Work request
Nothing is needed except the lines below that run from the one with "Comedy/sci-fi" through the one with "Films About Books", repeated exactly.
Record set START
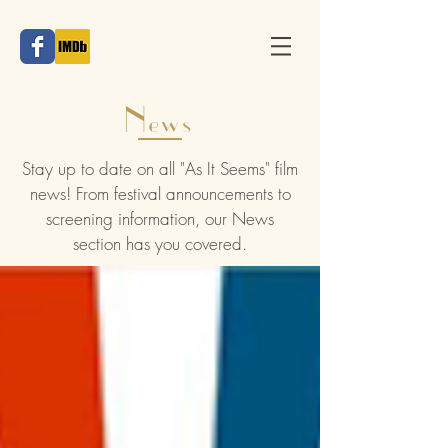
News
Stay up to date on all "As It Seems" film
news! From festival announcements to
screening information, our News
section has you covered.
Record set END
Record set START
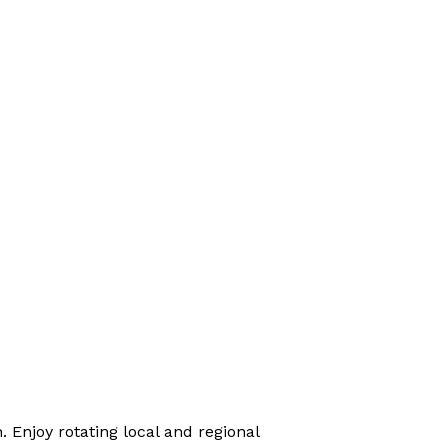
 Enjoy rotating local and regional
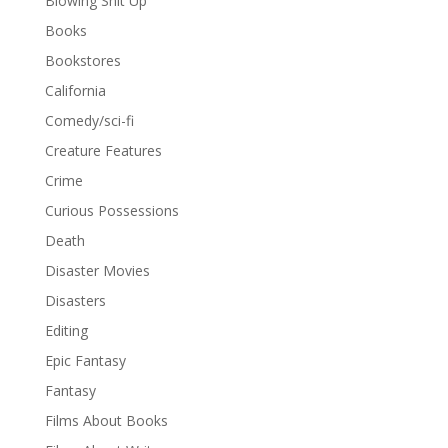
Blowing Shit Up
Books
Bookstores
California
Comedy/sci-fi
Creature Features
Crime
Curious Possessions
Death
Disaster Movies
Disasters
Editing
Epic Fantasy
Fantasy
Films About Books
Record set END
Task output
Comedy/sci-fi
Creature Features
Crime
Curious Possessions
Death
Disaster Movies
Disasters
Editing
Epic Fantasy
Fantasy
Films About Books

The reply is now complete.